Но это состояние растерянности мгновенно прошло. Пистолет был уже в руках Евдокимова, – конечно, не тот пистолет, что был в руках Лещенко, а свой собственный, достать который и кармана брюк тоже требовалось одно Мгновение.
– Руки! Руки! – крикнул Евдокимов. – Дед, я тоже не шучу!
Лещенко и Евдокимов так и стояли с пистолетами в руках, направленными, один против другого. Но разница между ними заключалась в том, что Лещенко из своего пистолета стрелял, и пистолет не выстрелил, а Евдокимов из своего ещё не стрелял.

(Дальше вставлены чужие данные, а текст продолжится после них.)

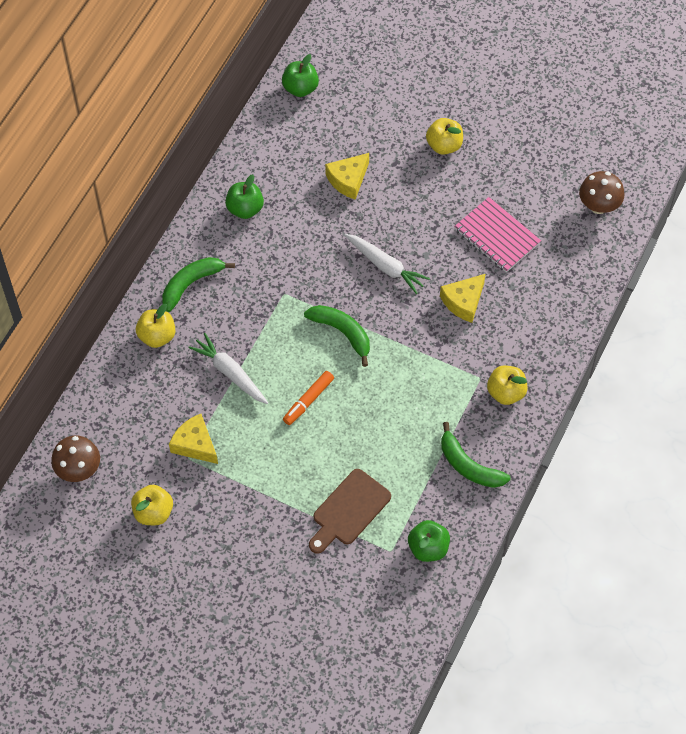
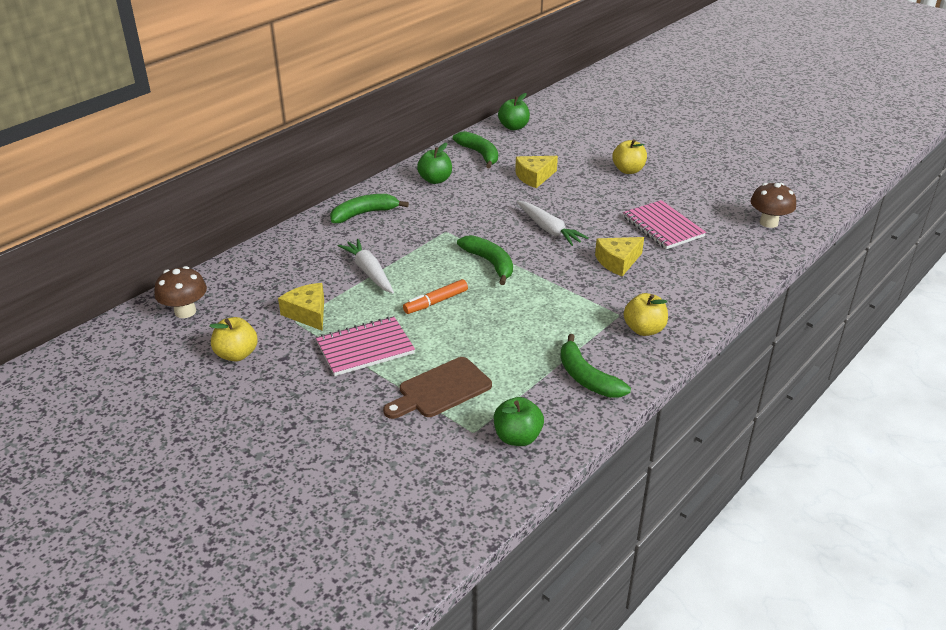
camera: 15 degrees right, 25 degrees down
(157, 336) = (315, 239): yellow apple -> none
(265, 477) = (365, 348): none -> pink notebook
(278, 150) = (479, 154): none -> green banana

– Дед! – крикнул Евдокимов. – Предупреждаю!
Лещенко медленно приподнял руки.
– Товарищ Коваленко, подойдите к своему компаньону и обыщите его, – скомандовал Евдокимов. – Я буду держать его на мушке, а вы осматривайте, так будет надёжнее.
И Маруся, влюблённая, страдающая и трепещущая Маруся, приблизилась к Лещенко, взяла из его руки пистолет и подошла с ним к Евдокимову.
– Суньте его мне в карман – распорядился он, не сводя глаз с Лещенко. – Посмотрите у него в карманах.
Маруся вернулась к Лещенко, провела ладонями поверх карманов, потом пошарила в карманах, потом проверила, не спрятано ли что за пазухой.
– Еще только ножик, – сказала она. – Какая-то бечёвка…
– Давайте и ножик, и бечёвку, – сказал Евдокимов. – Не оставляйте ему ничего.
Маруся подала Евдокимову свои находки.
– А теперь подайте мешок, – сказал Евдокимов. – Я извиняюсь, что затрудняю вас, но такова обстановка.
Маруся наклонилась.
– Вытрясти? – спросила она.
– Боже упаси! – воскликнул Евдокимов. – Он нужен нам со всем его содержимым.
Лещенко слегка опустил руки.
– Руки-то можно опустить? – спросил он. – Я ведь не физкультурник.